I’ve been working on a small project recently. The task seems quite simple at the first glance: to capture a somewhat good quality image for OCR purpose later on. The input device is sort of ID card reader prototype with camera embedded with capturing area about credit card, business card size. The trouble is the camera will be active all time so when no card or document is placed on to the device, it will see the whole wild outside world (think of a ATM machine with camera mounted for face recognition for example. The first problem is to determine whether or not there is a person standing in front the ATM, reliable and robustly).

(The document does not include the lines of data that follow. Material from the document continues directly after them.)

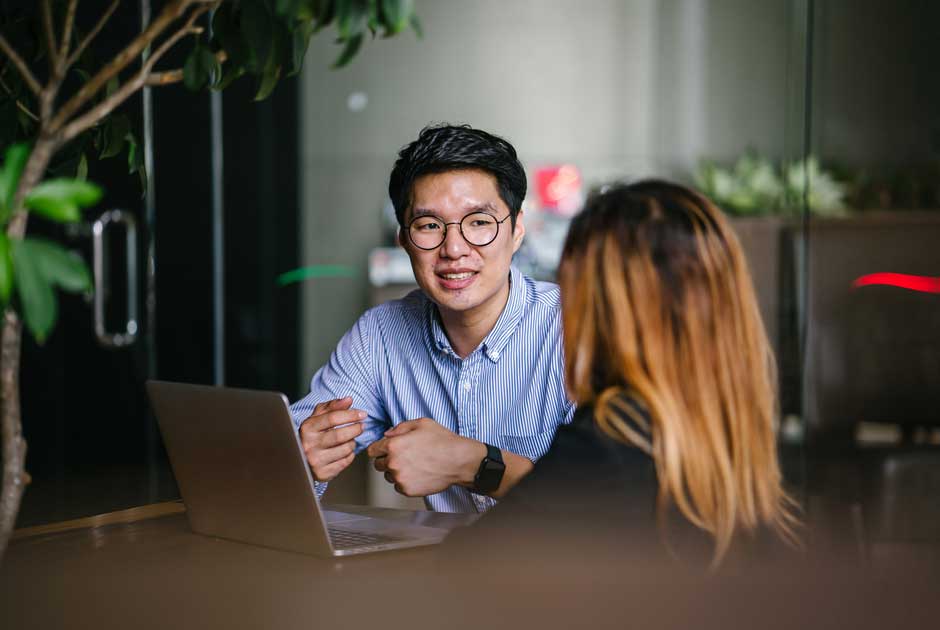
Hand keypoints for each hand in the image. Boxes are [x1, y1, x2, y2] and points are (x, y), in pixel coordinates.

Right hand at [298, 397, 365, 481]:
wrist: (298, 459)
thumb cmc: (311, 436)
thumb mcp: (317, 418)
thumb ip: (332, 407)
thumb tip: (348, 400)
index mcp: (307, 428)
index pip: (332, 418)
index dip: (351, 414)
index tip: (362, 414)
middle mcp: (309, 445)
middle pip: (340, 435)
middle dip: (356, 428)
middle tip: (361, 426)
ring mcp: (315, 461)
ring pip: (345, 449)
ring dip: (352, 442)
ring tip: (348, 439)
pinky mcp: (323, 473)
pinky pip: (345, 462)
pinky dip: (349, 455)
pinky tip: (343, 451)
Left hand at [367, 418, 483, 496]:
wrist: (458, 460)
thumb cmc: (442, 441)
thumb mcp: (421, 423)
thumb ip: (400, 428)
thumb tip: (387, 434)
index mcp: (393, 445)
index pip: (372, 451)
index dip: (379, 449)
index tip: (385, 450)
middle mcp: (393, 463)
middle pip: (378, 465)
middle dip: (387, 460)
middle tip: (404, 457)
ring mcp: (400, 478)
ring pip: (389, 477)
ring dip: (396, 472)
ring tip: (413, 465)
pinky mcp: (407, 490)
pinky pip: (398, 487)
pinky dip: (405, 482)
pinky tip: (418, 474)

In my case the similar question is to determine when a valid card has been placed onto the device FULLY and NOT MOVING, THEN grab one image or a couple of images for later processing modules.
I’ve been searching around for similar questions. Some answers are very useful and informative, for example:
image processing to improve tesseract OCR accuracy
Preprocessing image for Tesseract OCR with OpenCV
Image cleaning before OCR application
How can I improve the accuracy of Tesseract OCR?
However, all of them are assuming the capturing job has been done quite decently, meaning there is no motion blur, the valid area of the document or card is captured in its entireness, etc. Although the examples in the above links are indeed quite challenge in itself in terms of usual artefacts (e.g. distortion, uneven exposure, skewed text lines etc.), my trouble is I haven’t even gone that far yet!
So to summarise, I’m looking for existing methods/algorithmic ideas/relevant papers or links on:
- How to determine there is a document or card put on the device?
- How to determine all the valid region of the card is FULLY visible?
Some potentially useful cues I can think of:
- Motion
- Feature points (many many choices but how to use them properly)
- Significant intensity level change when internal camera is coved by card or document.
For the first question, the difficulty is the dynamic background such as passing-by pedestrians, cars, sudden nature light change etc.
For second question, the problem is that the types of the card or document are not fixed, unfortunately - At least I was told so :( This makes the classification solution a bit tricky since no way to collect enough training samples, not to mention the half or quarterly inserted card…